-------- Record extracts --------

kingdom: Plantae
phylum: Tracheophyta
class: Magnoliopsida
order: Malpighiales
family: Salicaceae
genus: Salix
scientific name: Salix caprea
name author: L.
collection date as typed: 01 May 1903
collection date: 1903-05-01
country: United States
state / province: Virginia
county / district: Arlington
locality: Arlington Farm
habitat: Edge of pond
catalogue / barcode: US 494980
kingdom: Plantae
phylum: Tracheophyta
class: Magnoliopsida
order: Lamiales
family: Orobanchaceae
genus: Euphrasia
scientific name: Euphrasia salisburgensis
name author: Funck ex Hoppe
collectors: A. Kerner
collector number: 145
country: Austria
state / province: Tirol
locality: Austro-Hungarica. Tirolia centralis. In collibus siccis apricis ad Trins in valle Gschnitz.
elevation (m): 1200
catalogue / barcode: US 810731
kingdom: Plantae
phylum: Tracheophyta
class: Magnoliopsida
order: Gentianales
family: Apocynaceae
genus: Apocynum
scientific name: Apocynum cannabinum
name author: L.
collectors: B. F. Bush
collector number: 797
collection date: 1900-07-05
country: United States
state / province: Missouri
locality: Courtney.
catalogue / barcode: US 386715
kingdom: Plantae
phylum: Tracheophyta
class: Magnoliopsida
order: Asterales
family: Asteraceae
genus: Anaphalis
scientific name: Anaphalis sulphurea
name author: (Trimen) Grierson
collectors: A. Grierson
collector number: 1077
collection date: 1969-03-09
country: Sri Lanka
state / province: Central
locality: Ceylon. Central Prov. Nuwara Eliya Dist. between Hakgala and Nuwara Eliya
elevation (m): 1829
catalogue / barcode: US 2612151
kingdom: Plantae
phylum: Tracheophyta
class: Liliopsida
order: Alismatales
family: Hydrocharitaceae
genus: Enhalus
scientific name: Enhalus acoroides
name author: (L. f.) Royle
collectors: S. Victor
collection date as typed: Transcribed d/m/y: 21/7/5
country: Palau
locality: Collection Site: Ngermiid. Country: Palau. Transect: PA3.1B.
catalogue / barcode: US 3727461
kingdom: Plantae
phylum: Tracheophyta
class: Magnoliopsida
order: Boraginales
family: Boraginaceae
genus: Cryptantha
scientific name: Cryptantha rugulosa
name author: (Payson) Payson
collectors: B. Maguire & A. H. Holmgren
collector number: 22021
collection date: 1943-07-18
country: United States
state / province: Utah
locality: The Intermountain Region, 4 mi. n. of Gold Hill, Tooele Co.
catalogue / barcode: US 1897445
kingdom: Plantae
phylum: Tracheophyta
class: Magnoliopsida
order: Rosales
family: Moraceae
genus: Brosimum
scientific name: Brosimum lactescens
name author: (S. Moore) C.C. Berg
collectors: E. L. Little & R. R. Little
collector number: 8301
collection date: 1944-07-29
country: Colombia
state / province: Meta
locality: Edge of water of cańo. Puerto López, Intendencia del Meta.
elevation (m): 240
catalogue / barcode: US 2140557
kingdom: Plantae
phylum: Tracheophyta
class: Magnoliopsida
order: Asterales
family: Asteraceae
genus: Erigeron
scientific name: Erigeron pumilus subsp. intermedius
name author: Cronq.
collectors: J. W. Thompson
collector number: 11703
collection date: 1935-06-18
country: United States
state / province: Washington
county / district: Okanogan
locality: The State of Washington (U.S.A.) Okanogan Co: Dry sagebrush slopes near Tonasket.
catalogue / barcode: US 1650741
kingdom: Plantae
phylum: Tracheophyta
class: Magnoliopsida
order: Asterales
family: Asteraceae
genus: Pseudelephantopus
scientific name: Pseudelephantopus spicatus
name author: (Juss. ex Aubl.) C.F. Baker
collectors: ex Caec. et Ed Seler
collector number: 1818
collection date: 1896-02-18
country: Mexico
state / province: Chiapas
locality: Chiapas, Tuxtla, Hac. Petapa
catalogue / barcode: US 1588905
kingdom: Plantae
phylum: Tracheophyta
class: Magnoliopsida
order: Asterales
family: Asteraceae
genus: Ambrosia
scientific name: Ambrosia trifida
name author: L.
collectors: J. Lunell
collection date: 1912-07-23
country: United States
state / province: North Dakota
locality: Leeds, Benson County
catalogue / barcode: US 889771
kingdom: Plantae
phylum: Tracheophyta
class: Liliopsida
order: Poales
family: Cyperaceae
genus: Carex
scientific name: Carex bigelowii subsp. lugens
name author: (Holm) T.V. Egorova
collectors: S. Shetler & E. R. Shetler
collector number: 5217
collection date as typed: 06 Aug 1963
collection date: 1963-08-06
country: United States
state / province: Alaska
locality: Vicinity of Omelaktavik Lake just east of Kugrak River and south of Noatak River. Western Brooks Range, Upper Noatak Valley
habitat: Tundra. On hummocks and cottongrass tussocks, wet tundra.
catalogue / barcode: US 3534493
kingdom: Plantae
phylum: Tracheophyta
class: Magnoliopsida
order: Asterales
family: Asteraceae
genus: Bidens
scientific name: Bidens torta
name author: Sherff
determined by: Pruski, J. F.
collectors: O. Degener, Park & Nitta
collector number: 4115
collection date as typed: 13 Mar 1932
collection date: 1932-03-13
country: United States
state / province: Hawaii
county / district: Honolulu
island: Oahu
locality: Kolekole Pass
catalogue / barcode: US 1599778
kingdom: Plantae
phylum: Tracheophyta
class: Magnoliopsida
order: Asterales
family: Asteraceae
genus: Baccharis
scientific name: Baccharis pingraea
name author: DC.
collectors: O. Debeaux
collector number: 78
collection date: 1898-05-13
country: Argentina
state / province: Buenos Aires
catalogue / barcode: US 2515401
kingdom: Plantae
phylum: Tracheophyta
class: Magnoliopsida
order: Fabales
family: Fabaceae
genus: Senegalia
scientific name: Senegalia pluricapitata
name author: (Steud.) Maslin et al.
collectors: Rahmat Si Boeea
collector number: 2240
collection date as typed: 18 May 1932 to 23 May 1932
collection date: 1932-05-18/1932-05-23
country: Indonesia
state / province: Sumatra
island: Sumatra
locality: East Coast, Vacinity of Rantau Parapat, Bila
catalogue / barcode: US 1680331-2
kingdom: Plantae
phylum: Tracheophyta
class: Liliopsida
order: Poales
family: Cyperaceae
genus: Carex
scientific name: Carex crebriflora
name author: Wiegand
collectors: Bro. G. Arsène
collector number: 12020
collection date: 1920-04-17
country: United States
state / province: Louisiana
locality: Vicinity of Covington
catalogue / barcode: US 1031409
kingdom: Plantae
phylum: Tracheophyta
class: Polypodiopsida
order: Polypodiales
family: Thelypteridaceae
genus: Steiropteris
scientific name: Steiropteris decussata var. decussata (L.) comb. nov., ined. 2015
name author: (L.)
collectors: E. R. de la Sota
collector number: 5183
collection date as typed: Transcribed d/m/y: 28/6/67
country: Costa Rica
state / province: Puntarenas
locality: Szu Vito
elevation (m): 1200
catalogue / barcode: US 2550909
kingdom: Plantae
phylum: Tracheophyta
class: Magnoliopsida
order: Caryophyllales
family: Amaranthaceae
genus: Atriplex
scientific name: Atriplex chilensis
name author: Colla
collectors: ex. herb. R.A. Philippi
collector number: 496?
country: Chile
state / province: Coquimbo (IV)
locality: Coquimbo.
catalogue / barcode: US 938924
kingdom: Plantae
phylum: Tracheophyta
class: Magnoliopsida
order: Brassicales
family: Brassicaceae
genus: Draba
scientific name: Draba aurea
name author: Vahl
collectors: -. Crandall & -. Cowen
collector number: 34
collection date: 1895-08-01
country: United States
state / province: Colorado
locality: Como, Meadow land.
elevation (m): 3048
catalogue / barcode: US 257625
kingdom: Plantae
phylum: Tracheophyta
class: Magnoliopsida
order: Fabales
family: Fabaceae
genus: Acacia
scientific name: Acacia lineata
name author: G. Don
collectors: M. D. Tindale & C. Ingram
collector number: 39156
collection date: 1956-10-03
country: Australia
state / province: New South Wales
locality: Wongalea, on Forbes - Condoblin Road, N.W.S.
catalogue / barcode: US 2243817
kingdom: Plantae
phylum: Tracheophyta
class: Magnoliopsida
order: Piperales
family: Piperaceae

--------

## Exercise instructions
Can you recast the material as a Markdown table with the columns Row and Line? Cover the stretch from the very first line of the material through the line containing "locality: Arlington Farm", including both of those lines and leaving out any blank lines.

## Finished answer
| Row | Line |
|---|---|
| 1 | kingdom: Plantae |
| 2 | phylum: Tracheophyta |
| 3 | class: Magnoliopsida |
| 4 | order: Malpighiales |
| 5 | family: Salicaceae |
| 6 | genus: Salix |
| 7 | scientific name: Salix caprea |
| 8 | name author: L. |
| 9 | collection date as typed: 01 May 1903 |
| 10 | collection date: 1903-05-01 |
| 11 | country: United States |
| 12 | state / province: Virginia |
| 13 | county / district: Arlington |
| 14 | locality: Arlington Farm |